## Requirement
In the essay on Japan and the annexation of Crimea below, turn the paragraph that begins "Russia's annexation of Crimea is a test" into a short bulleted list that keeps its main facts.

## Extract to read

.....

Japan's "Proactive Contribution to Peace" and the Annexation of Crimea

by Tetsuo Kotani
April 22, 2014

This is one of five essays in the roundtable “Asia-Pacific Perspectives on the Ukraine Crisis.”

Russia’s annexation of Crimea is a test of Japan’s “proactive contribution to peace.” Japan adopted its first national security strategy in December 2013, and its strategic priority is to produce a stable and predictable security environment through proactive engagement in international affairs. Given Russia’s clear infringement of Ukraine’s sovereignty and territorial integrity, Japan needs to collaborate with the international community to protect the liberal, rule-based international order.

.....

Lines of data
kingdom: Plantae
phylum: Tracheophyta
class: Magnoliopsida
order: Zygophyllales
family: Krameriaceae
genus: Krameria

.....

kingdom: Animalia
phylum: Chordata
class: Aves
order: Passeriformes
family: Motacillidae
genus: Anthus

.....

## Answer for the task
- Russia's annexation of Crimea tests Japan's "proactive contribution to peace."
- Japan adopted its first national security strategy in December 2013.
- The strategy's priority is a stable, predictable security environment, achieved through proactive engagement in international affairs.
- Russia clearly infringed Ukraine's sovereignty and territorial integrity, so Japan needs to work with the international community to protect the liberal, rule-based international order.